__What is being asked__.
Rewrite the listing below as a JSON list of strings, one string per line, from its first line through the line containing "జలక్రీడలాడుతూ", both included, and skip blank lines. Leave the pictures out.

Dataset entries
————

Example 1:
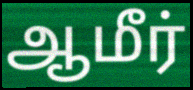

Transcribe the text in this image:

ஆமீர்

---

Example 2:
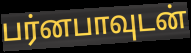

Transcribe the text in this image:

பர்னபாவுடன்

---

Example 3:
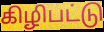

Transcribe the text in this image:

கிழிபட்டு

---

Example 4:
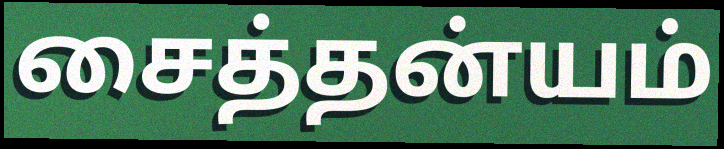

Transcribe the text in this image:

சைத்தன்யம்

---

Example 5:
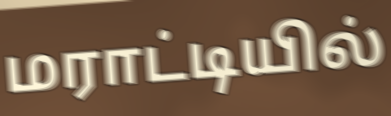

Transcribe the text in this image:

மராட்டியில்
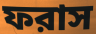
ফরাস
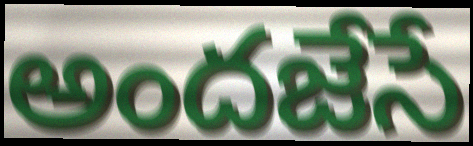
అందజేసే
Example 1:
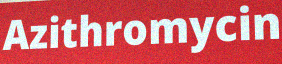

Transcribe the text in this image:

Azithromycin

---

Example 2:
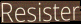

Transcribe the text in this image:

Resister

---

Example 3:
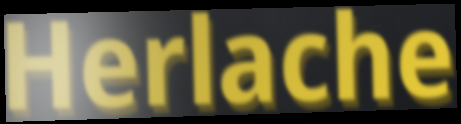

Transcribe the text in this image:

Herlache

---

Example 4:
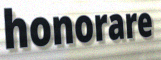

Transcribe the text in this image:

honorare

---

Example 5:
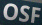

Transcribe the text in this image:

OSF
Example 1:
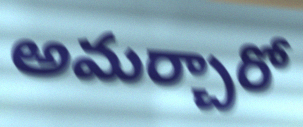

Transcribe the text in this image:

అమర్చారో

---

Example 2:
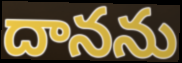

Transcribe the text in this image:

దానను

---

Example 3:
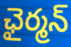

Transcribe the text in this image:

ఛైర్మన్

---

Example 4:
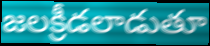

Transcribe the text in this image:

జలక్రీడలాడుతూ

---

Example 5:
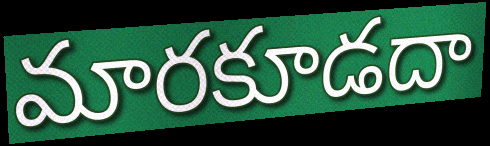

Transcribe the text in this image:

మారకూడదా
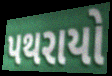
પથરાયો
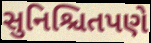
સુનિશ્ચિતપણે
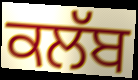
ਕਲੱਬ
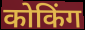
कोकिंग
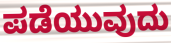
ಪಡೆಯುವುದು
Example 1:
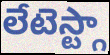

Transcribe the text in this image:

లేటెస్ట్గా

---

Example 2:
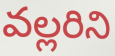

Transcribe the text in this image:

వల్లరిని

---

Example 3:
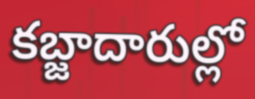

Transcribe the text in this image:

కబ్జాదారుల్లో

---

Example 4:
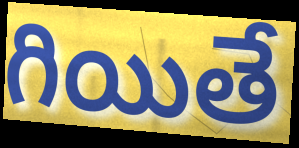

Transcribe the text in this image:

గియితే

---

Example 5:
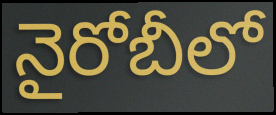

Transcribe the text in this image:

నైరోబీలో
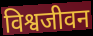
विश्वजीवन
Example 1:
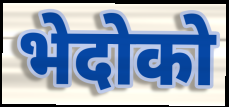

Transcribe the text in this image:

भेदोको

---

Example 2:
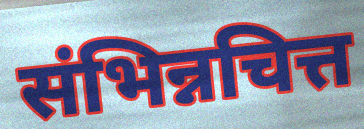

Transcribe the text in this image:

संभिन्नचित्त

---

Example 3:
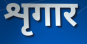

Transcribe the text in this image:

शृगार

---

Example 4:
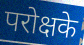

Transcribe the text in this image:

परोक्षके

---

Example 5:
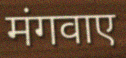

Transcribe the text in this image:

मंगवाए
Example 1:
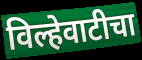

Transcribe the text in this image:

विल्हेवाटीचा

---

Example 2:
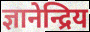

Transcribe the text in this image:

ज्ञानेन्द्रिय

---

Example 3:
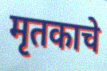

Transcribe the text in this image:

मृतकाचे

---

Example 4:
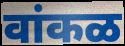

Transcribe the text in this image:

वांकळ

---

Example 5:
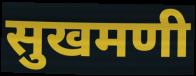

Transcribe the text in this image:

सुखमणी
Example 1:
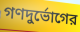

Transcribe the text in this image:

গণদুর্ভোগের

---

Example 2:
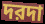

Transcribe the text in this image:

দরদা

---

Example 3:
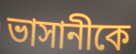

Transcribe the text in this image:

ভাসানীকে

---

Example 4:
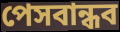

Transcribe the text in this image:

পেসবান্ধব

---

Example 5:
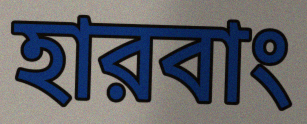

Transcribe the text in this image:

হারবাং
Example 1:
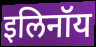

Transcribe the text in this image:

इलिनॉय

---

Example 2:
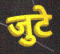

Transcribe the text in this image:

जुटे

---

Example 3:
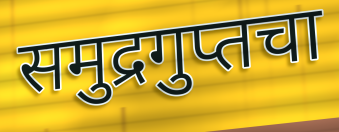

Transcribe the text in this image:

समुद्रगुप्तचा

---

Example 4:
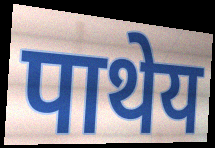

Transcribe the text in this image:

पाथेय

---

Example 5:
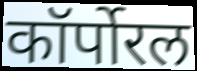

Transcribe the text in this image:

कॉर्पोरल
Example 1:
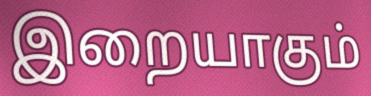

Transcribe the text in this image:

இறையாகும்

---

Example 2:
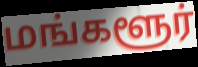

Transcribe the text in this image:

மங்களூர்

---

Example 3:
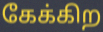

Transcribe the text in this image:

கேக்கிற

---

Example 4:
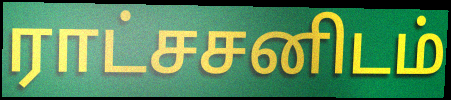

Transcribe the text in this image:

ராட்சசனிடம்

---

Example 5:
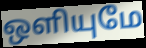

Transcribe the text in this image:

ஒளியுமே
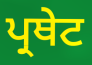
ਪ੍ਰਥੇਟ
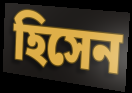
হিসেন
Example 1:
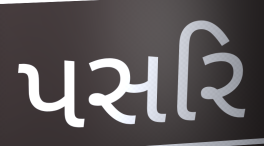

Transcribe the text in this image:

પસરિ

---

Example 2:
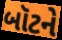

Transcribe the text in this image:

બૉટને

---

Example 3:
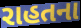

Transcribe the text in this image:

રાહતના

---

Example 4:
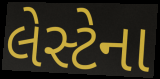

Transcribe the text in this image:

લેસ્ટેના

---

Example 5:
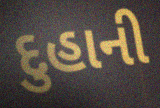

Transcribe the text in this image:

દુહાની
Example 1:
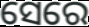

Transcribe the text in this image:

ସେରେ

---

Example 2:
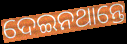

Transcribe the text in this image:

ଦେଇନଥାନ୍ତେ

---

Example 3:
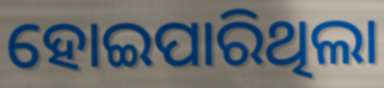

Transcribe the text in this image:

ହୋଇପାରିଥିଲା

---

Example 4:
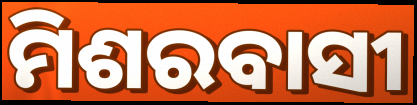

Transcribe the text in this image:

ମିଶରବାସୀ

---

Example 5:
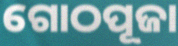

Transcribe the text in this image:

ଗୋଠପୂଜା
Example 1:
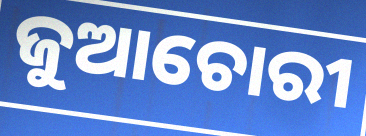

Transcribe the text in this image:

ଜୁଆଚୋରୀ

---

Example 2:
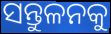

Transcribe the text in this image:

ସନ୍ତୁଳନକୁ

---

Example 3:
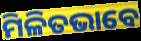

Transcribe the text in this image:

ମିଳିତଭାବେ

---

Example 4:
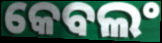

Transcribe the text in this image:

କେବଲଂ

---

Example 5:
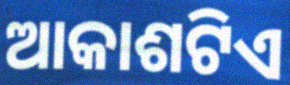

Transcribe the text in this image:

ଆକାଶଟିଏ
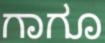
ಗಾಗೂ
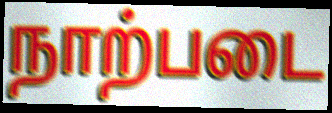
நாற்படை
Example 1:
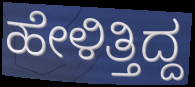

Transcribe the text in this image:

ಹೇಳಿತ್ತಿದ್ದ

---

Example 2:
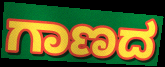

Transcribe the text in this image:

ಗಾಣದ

————

__Output below__.
[
  "Example 1:",
  "Transcribe the text in this image:",
  "ஆமீர்",
  "---",
  "Example 2:",
  "Transcribe the text in this image:",
  "பர்னபாவுடன்",
  "---",
  "Example 3:",
  "Transcribe the text in this image:",
  "கிழிபட்டு",
  "---",
  "Example 4:",
  "Transcribe the text in this image:",
  "சைத்தன்யம்",
  "---",
  "Example 5:",
  "Transcribe the text in this image:",
  "மராட்டியில்",
  "ফরাস",
  "అందజేసే",
  "Example 1:",
  "Transcribe the text in this image:",
  "Azithromycin",
  "---",
  "Example 2:",
  "Transcribe the text in this image:",
  "Resister",
  "---",
  "Example 3:",
  "Transcribe the text in this image:",
  "Herlache",
  "---",
  "Example 4:",
  "Transcribe the text in this image:",
  "honorare",
  "---",
  "Example 5:",
  "Transcribe the text in this image:",
  "OSF",
  "Example 1:",
  "Transcribe the text in this image:",
  "అమర్చారో",
  "---",
  "Example 2:",
  "Transcribe the text in this image:",
  "దానను",
  "---",
  "Example 3:",
  "Transcribe the text in this image:",
  "ఛైర్మన్",
  "---",
  "Example 4:",
  "Transcribe the text in this image:",
  "జలక్రీడలాడుతూ"
]